WHAT YOU HAVE TO DO »
Set the records down again in full, exactly as they are, apart from the images.
———
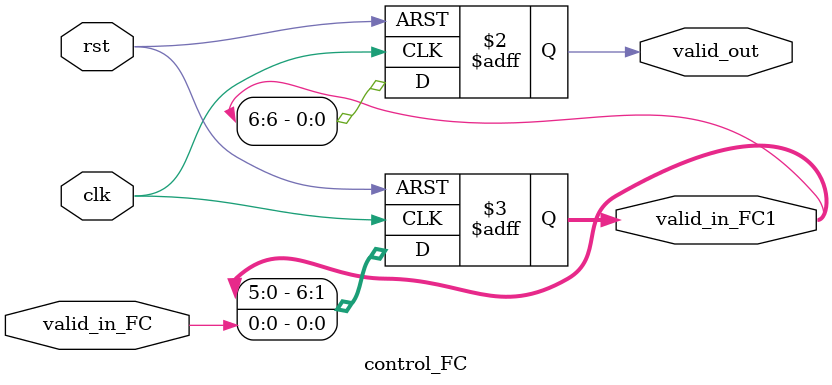
<source format=v>
module control_FC(
    input valid_in_FC, clk, rst,
    output reg valid_out,
    output reg [6:0] valid_in_FC1
);
    always @(posedge clk or posedge rst) 
    begin
        if(rst)begin
            valid_in_FC1[0] <= 1'd0;
            valid_in_FC1[1] <= 1'd0;
            valid_in_FC1[2] <= 1'd0;
            valid_in_FC1[3] <= 1'd0;
            valid_in_FC1[4] <= 1'd0;
            valid_in_FC1[5] <= 1'd0;
            valid_in_FC1[6] <= 1'd0;
            valid_out       <= 1'd0;
        end
        else begin
            valid_in_FC1[0] <= valid_in_FC;
            valid_in_FC1[1] <= valid_in_FC1[0];
            valid_in_FC1[2] <= valid_in_FC1[1];
            valid_in_FC1[3] <= valid_in_FC1[2];
            valid_in_FC1[4] <= valid_in_FC1[3];
            valid_in_FC1[5] <= valid_in_FC1[4];
            valid_in_FC1[6] <= valid_in_FC1[5];
            valid_out       <= valid_in_FC1[6];
        end
    end        


endmodule















</source>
———
COMPLETED TASK »
<source format=v>
module control_FC(
    input valid_in_FC, clk, rst,
    output reg valid_out,
    output reg [6:0] valid_in_FC1
);
    always @(posedge clk or posedge rst) 
    begin
        if(rst)begin
            valid_in_FC1[0] <= 1'd0;
            valid_in_FC1[1] <= 1'd0;
            valid_in_FC1[2] <= 1'd0;
            valid_in_FC1[3] <= 1'd0;
            valid_in_FC1[4] <= 1'd0;
            valid_in_FC1[5] <= 1'd0;
            valid_in_FC1[6] <= 1'd0;
            valid_out       <= 1'd0;
        end
        else begin
            valid_in_FC1[0] <= valid_in_FC;
            valid_in_FC1[1] <= valid_in_FC1[0];
            valid_in_FC1[2] <= valid_in_FC1[1];
            valid_in_FC1[3] <= valid_in_FC1[2];
            valid_in_FC1[4] <= valid_in_FC1[3];
            valid_in_FC1[5] <= valid_in_FC1[4];
            valid_in_FC1[6] <= valid_in_FC1[5];
            valid_out       <= valid_in_FC1[6];
        end
    end        


endmodule















</source>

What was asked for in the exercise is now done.